BRUSSELS, Belgium (AFP) — France is the top-taxed country in the European Union and Ireland the lowest, according to the latest figures released on Wednesday by the bloc’s statistics office Eurostat.
The tax-to-GDP ratio of France, calculated on the sum of taxes and net social contributions, was 48.4% in 2018, putting it ahead of Belgium on 47.2% and Denmark on 45.9%.
The EU average was 40.3%.
According to Eurostat, Ireland imposed the lowest burden, with a ratio of 23%.
Romania, at 27.1%, and Bulgaria, at 29.9%, were the next least-taxed.
France has held the top spot since 2015.
Europe’s biggest economy, Germany, had a tax-to-GDP ratio of 41.5%, which was pretty close to the average for the eurozone group of 19 EU members on 41.7%.
Eurostat noted that the rankings changed when each type of tax was looked at separately.
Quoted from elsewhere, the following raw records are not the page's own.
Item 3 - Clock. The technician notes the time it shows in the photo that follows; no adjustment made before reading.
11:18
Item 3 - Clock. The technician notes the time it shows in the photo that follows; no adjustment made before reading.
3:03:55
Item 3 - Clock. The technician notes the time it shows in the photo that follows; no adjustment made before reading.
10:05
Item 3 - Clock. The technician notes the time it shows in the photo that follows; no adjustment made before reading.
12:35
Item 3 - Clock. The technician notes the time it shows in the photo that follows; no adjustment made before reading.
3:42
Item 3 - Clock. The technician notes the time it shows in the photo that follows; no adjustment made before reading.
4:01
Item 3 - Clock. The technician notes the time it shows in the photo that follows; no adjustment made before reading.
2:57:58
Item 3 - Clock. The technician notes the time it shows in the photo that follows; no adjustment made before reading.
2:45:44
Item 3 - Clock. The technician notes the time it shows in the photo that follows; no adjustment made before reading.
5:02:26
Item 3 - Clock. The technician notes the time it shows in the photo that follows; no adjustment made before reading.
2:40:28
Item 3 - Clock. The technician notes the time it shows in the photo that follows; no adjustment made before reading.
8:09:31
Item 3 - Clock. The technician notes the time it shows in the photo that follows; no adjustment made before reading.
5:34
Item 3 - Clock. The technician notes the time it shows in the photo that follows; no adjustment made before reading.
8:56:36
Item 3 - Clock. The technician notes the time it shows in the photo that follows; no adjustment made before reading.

For income and wealth tax, for instance, Denmark stood out with a ratio of 28.9%, followed by Sweden and Belgium, whereas Romania, on 4.9%, and Lithuania and Bulgaria came bottom.
France was the champion in terms of social contributions, with a proportion of 18%, followed by Germany on 17.1%, while the lowest ratios were in Denmark, Sweden and Ireland.